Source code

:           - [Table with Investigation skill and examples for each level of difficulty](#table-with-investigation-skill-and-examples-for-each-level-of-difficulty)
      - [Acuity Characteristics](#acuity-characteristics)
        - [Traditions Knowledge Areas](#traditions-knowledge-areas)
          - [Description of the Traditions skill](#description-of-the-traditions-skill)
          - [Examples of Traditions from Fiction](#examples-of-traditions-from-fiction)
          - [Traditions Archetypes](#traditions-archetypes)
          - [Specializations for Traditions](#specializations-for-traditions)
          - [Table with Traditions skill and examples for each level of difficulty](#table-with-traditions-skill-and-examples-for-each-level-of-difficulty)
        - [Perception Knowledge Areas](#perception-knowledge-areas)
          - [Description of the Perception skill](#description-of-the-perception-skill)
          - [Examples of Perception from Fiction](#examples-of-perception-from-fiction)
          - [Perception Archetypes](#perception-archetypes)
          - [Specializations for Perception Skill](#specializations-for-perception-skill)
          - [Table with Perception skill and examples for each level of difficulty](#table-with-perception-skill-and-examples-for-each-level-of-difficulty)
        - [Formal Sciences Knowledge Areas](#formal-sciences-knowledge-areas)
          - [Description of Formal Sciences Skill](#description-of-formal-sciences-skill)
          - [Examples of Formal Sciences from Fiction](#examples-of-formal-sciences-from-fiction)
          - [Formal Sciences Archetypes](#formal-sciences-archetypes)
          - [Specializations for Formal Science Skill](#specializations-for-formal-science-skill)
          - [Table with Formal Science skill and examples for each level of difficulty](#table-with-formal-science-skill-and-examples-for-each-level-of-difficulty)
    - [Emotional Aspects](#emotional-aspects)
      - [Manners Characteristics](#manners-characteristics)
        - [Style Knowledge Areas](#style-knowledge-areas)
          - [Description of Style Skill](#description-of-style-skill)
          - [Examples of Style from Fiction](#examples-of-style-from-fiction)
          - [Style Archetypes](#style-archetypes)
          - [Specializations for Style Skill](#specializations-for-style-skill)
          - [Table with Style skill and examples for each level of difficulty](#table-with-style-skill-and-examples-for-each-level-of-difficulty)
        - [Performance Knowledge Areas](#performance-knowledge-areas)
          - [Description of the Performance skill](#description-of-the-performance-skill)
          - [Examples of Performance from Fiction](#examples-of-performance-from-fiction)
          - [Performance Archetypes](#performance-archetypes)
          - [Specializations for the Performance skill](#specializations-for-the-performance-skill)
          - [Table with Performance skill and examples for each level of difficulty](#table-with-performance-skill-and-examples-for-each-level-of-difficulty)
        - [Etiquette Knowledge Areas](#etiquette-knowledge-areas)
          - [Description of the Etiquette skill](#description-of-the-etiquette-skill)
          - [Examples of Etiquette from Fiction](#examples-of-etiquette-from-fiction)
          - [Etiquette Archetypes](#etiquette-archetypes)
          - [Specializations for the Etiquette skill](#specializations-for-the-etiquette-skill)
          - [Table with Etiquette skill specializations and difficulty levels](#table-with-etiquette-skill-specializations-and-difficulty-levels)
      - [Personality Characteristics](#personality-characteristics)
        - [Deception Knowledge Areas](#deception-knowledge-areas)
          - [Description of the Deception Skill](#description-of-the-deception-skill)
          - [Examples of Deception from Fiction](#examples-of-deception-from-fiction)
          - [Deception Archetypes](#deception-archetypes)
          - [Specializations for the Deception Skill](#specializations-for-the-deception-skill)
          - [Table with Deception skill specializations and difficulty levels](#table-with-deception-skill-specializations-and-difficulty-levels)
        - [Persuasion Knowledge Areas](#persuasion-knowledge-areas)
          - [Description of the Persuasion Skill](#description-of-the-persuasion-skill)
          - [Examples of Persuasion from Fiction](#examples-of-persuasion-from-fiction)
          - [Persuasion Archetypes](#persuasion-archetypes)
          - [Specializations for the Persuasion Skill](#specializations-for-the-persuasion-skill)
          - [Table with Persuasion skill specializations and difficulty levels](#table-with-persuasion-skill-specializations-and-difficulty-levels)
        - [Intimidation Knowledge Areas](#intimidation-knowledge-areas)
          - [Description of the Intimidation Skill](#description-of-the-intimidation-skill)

WHAT THE TASK ASKS =
Reproduce all of the material above word for word, keeping each line, its order and its indentation unchanged.

WRITTEN ANSWER =
Source code

:           - [Table with Investigation skill and examples for each level of difficulty](#table-with-investigation-skill-and-examples-for-each-level-of-difficulty)
      - [Acuity Characteristics](#acuity-characteristics)
        - [Traditions Knowledge Areas](#traditions-knowledge-areas)
          - [Description of the Traditions skill](#description-of-the-traditions-skill)
          - [Examples of Traditions from Fiction](#examples-of-traditions-from-fiction)
          - [Traditions Archetypes](#traditions-archetypes)
          - [Specializations for Traditions](#specializations-for-traditions)
          - [Table with Traditions skill and examples for each level of difficulty](#table-with-traditions-skill-and-examples-for-each-level-of-difficulty)
        - [Perception Knowledge Areas](#perception-knowledge-areas)
          - [Description of the Perception skill](#description-of-the-perception-skill)
          - [Examples of Perception from Fiction](#examples-of-perception-from-fiction)
          - [Perception Archetypes](#perception-archetypes)
          - [Specializations for Perception Skill](#specializations-for-perception-skill)
          - [Table with Perception skill and examples for each level of difficulty](#table-with-perception-skill-and-examples-for-each-level-of-difficulty)
        - [Formal Sciences Knowledge Areas](#formal-sciences-knowledge-areas)
          - [Description of Formal Sciences Skill](#description-of-formal-sciences-skill)
          - [Examples of Formal Sciences from Fiction](#examples-of-formal-sciences-from-fiction)
          - [Formal Sciences Archetypes](#formal-sciences-archetypes)
          - [Specializations for Formal Science Skill](#specializations-for-formal-science-skill)
          - [Table with Formal Science skill and examples for each level of difficulty](#table-with-formal-science-skill-and-examples-for-each-level-of-difficulty)
    - [Emotional Aspects](#emotional-aspects)
      - [Manners Characteristics](#manners-characteristics)
        - [Style Knowledge Areas](#style-knowledge-areas)
          - [Description of Style Skill](#description-of-style-skill)
          - [Examples of Style from Fiction](#examples-of-style-from-fiction)
          - [Style Archetypes](#style-archetypes)
          - [Specializations for Style Skill](#specializations-for-style-skill)
          - [Table with Style skill and examples for each level of difficulty](#table-with-style-skill-and-examples-for-each-level-of-difficulty)
        - [Performance Knowledge Areas](#performance-knowledge-areas)
          - [Description of the Performance skill](#description-of-the-performance-skill)
          - [Examples of Performance from Fiction](#examples-of-performance-from-fiction)
          - [Performance Archetypes](#performance-archetypes)
          - [Specializations for the Performance skill](#specializations-for-the-performance-skill)
          - [Table with Performance skill and examples for each level of difficulty](#table-with-performance-skill-and-examples-for-each-level-of-difficulty)
        - [Etiquette Knowledge Areas](#etiquette-knowledge-areas)
          - [Description of the Etiquette skill](#description-of-the-etiquette-skill)
          - [Examples of Etiquette from Fiction](#examples-of-etiquette-from-fiction)
          - [Etiquette Archetypes](#etiquette-archetypes)
          - [Specializations for the Etiquette skill](#specializations-for-the-etiquette-skill)
          - [Table with Etiquette skill specializations and difficulty levels](#table-with-etiquette-skill-specializations-and-difficulty-levels)
      - [Personality Characteristics](#personality-characteristics)
        - [Deception Knowledge Areas](#deception-knowledge-areas)
          - [Description of the Deception Skill](#description-of-the-deception-skill)
          - [Examples of Deception from Fiction](#examples-of-deception-from-fiction)
          - [Deception Archetypes](#deception-archetypes)
          - [Specializations for the Deception Skill](#specializations-for-the-deception-skill)
          - [Table with Deception skill specializations and difficulty levels](#table-with-deception-skill-specializations-and-difficulty-levels)
        - [Persuasion Knowledge Areas](#persuasion-knowledge-areas)
          - [Description of the Persuasion Skill](#description-of-the-persuasion-skill)
          - [Examples of Persuasion from Fiction](#examples-of-persuasion-from-fiction)
          - [Persuasion Archetypes](#persuasion-archetypes)
          - [Specializations for the Persuasion Skill](#specializations-for-the-persuasion-skill)
          - [Table with Persuasion skill specializations and difficulty levels](#table-with-persuasion-skill-specializations-and-difficulty-levels)
        - [Intimidation Knowledge Areas](#intimidation-knowledge-areas)
          - [Description of the Intimidation Skill](#description-of-the-intimidation-skill)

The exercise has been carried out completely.